The warning from deVere Group’s Nigel Green comes as various media outlets, including Bloomberg which first broke the story, are reporting that Biden is set to announce new tariffs on China as soon as next Tuesday targeting strategic sectors including electric vehicles, semiconductors and solar equipment, according to two people familiar with the matter.
Existing levies are expected to also be maintained. The news builds on the President’s calls last month to extend tariffs on Chinese steel and aluminium.
Nigel Green comments: “The imposition of tariffs on these critical sectors signals a potential disruption to global supply chains.
“Companies heavily reliant on imports from China for components like batteries and solar cells are likely to face increased costs, impacting their profit margins.
“This uncertainty can be expected to lead to a knee-jerk sell-off in stocks of companies directly involved in these industries, such as green-tech, as investors seek to mitigate risk.”
He continues: “In addition, China will retaliate – as it did when Trump imposed tariffs and it hit back with levies on US agricultural goods.
“This adds another layer of uncertainty to the equation – which markets loathe – therefore increasing the likelihood of turbulence.”
In the longer term, Chinese companies, faced with the prospect of increased tariffs on their exports to the US, are likely to explore alternative strategies to mitigate the impact.
One such strategy involves exporting their products to third-party countries not affected by the tariffs before re-exporting them to the US. This tactic, known as transshipment or tariff engineering, allows Chinese firms to circumvent the tariffs by exploiting loopholes in trade regulations.
“The use of workarounds by Chinese companies may exacerbate tensions between Washington and Beijing, potentially leading to further escalations in trade disputes,” says the deVere Group CEO.
“Should the US government become aware of such tactics, it may respond by imposing additional measures to close loopholes and strengthen enforcement mechanisms.
“This tit-for-tat cycle of retaliatory actions and countermeasures could further unsettle financial markets and undermine investor confidence in the stability of global trade relations.”
Biden said last month that the US is standing up to China’s “unfair economic practices and industrial overcapacity…I’m not looking for a fight with China.

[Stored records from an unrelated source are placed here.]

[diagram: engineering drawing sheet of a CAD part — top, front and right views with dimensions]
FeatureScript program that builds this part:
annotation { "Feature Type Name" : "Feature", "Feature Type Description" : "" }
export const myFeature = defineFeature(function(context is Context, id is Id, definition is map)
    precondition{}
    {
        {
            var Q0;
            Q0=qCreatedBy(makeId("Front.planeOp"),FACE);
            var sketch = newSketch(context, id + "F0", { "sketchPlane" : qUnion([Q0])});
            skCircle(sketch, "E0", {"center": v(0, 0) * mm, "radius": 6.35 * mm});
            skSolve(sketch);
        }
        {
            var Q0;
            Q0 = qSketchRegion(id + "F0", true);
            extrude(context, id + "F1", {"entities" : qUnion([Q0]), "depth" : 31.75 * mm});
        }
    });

I’m looking for competition, but fair competition.”
The comments come as the incumbent and his opponent, Donald Trump, are both vying to be seen as tough on China ahead of the US election in November.
Nigel Green concludes: “The reports of new US tariffs on China, targeting strategic sectors is likely to cause short-term market volatility as investors digest the news and assess its wider implications.
“Should this come to pass, we would be surprised if this is not the start of a renewed trade war between the world’s two largest economies.”